Ms Steyn asked about the utilization of consultants (see Annual report p154). She probed about the long list of services that had been outsourced.

Ms Singo responded that the Department used a lot of consultants in the Department. She explained that there were a number of situations in which the Department had to hire external professionals (valuers, surveyors, planners, etc.).

Ms Steyn asked if the failure to meet the targets set for Deeds Registration was a result of institutional incapacities.

Mr Shabane explained that during 2009/2010 the Department had embarked on the rationalization process of the then version 2.5 of the organizational structure. This resulted in the issuing of the moratorium on the advertising and filling of vacant positions. He explained that this left a number of newly created components as well as existing components not filling their vacancies, hence the under-performance on set targets.

The Chairperson asked why none of the targeted 1 000 rural schools had been given gardens. He was curious why such a target had been set if it was clearly so insurmountable.

Dr Moshe Swartz, Deputy Director-General, STRIF, explained that the targets had not been met because other departments had not been as enthusiastic as theirs.

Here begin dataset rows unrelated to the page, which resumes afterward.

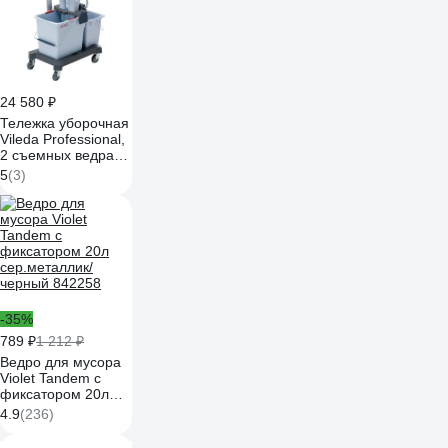
24 580 ₽
Тележка уборочная
Vileda Professional,
2 съемных ведра
25л 10л,
5
(3)
платформа, с
ручкой, туннельный
отжим, 147209
602116
-35%
789 ₽
1 212 ₽
Ведро для мусора
Violet Tandem с
фиксатором 20л
сер.металлик/
4.9
(236)
черный 842258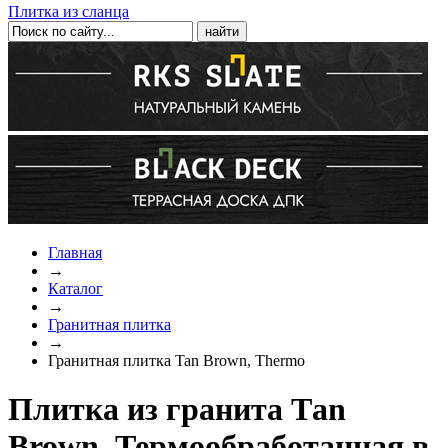
Плитка из сланца
Главная
→
Каталог
→
Гранитная плитка
→
Гранитная плитка Tan Brown, Thermo
Плитка из гранита Тan
Brown, Термообработанная в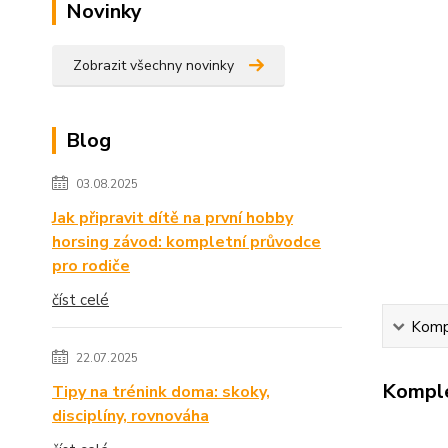
Novinky
Zobrazit všechny novinky
Blog
03.08.2025
Jak připravit dítě na první hobby
horsing závod: kompletní průvodce
pro rodiče
číst celé
Kompl
22.07.2025
Komple
Tipy na trénink doma: skoky,
disciplíny, rovnováha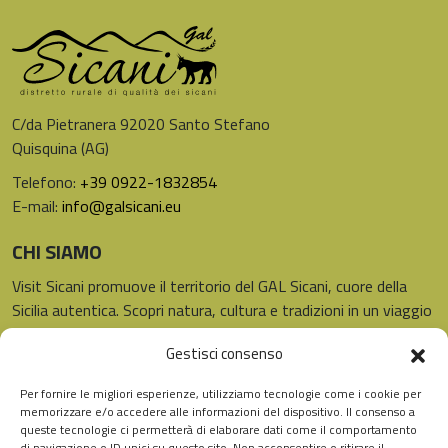
C/da Pietranera 92020 Santo Stefano
Quisquina (AG)
Telefono:
+39 0922-1832854
E-mail:
info@galsicani.eu
CHI SIAMO
Visit Sicani promuove il territorio del GAL Sicani, cuore della
Sicilia autentica. Scopri natura, cultura e tradizioni in un viaggio
unico.
Gestisci consenso
LINK UTILI
SEGUICI
Per fornire le migliori esperienze, utilizziamo tecnologie come i cookie per
Instagram
Facebook
Home
memorizzare e/o accedere alle informazioni del dispositivo. Il consenso a
queste tecnologie ci permetterà di elaborare dati come il comportamento
Distretto
di navigazione o ID unici su questo sito. Non acconsentire o ritirare il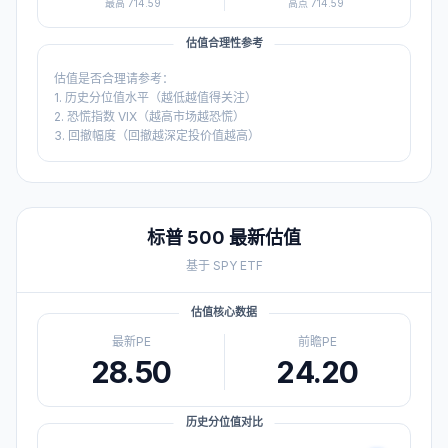
最高
714.59
高点
714.59
估值合理性参考
估值是否合理请参考：
1. 历史分位值水平（越低越值得关注）
2. 恐慌指数 VIX（越高市场越恐慌）
3. 回撤幅度（回撤越深定投价值越高）
标普 500
最新估值
基于
SPY
ETF
估值核心数据
最新PE
前瞻PE
28.50
24.20
历史分位值对比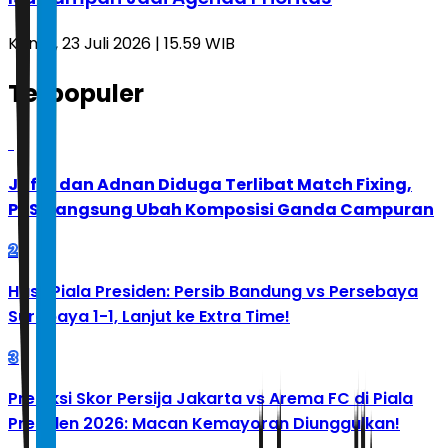
Kamis, 23 Juli 2026 | 15.59 WIB
Terpopuler
1
Jafar dan Adnan Diduga Terlibat Match Fixing,
PBSI Langsung Ubah Komposisi Ganda Campuran
2
Hasil Piala Presiden: Persib Bandung vs Persebaya
Surabaya 1-1, Lanjut ke Extra Time!
3
Prediksi Skor Persija Jakarta vs Arema FC di Piala
Presiden 2026: Macan Kemayoran Diunggulkan!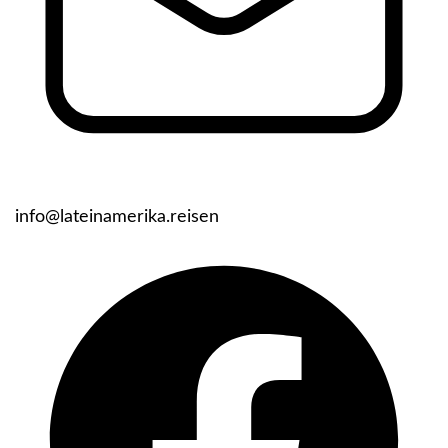
info@lateinamerika.reisen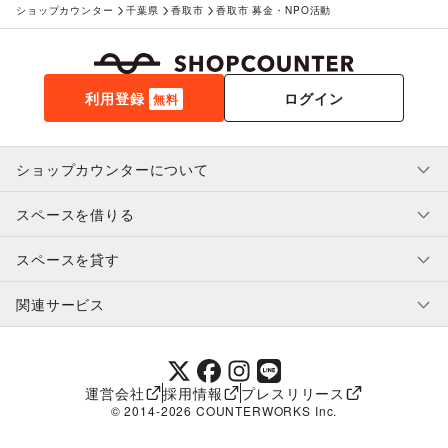
ショップカウンター
千葉県
香取市
香取市 募金・NPO活動
利用登録
ログイン
無料
ショップカウンターについて
スペースを借りる
利用規約・ガイドライン
プライバシーポリシー
スペースを貸す
特定商取引法に基づく表示
スペースを借りたい人へ
ヘルプ・お問い合わせ
はじめてガイド
関連サービス
補償プログラム
ユーザー利用規約
スペースを貸したい方へ
提携パートナー
オーナー利用規約
提携パートナー
SHOPCOUNTER MAGAZINE
運営会社
採用情報
プレスリリース
ショップカウンターエンタープライズ
© 2014-
2026
COUNTERWORKS Inc.
ショップカウンター常設
補償プログラム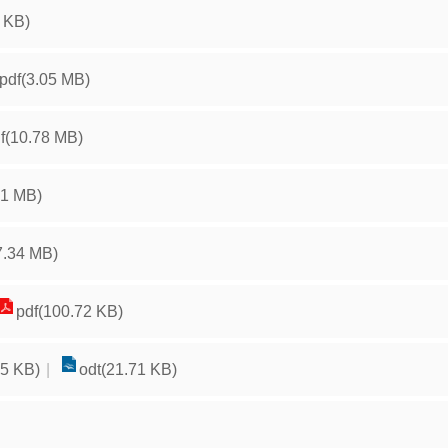
 KB)
pdf(3.05 MB)
f(10.78 MB)
21 MB)
7.34 MB)
pdf(100.72 KB)
.5 KB)
odt(21.71 KB)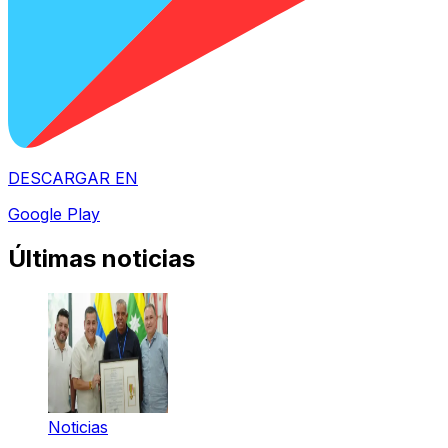
DESCARGAR EN
Google Play
Últimas noticias
Noticias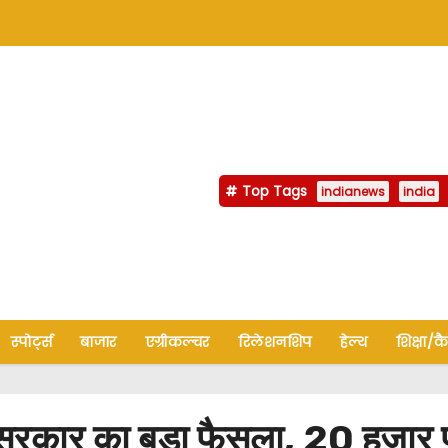
Top Tags
indianews
india
स्पोर्ट्स
बाजार
एग्रीकल्चर
रिलेशनशिप
हेल्थ
शिक्षा/क
ए सरकार का बड़ा फैसला, 20 हजार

He emphasized that a number of targets had been joint targets with the Department of Basic Education but it had not been ready with resources or information.

Ms Steyn asked why the targets set for NARYSEC were not met.

Dr Swartz explained that the initial plan was to recruit 9 000 (25% being disabled) but tardiness problems arose within KwaZulu-Natal and the Free State. Furthermore, he noted that the first year funds allocated for NARYSEC were somewhat inadequate.

Ms P Ngwenya-Mabila (ANC) asked why there was a service being provided in Diyatalawa, such that its residents were not aware of the conditions of the land. She emphasized that farming was a livelihood and if the State creates a welfare system, unemployment will inevitably rise and people will feel alienated.

Dr Swartz explained that there was still much progress to be made in Diyatalawa. In a positive light, Dr Swartz noted that 50 plots had been built (of the proposed 37) and that all had now been occupied. He assured the Committee that the appropriate infrastructure of water and solar energy had recently been connected.

The Chairperson thanked Members and delegates and adjourned the meeting.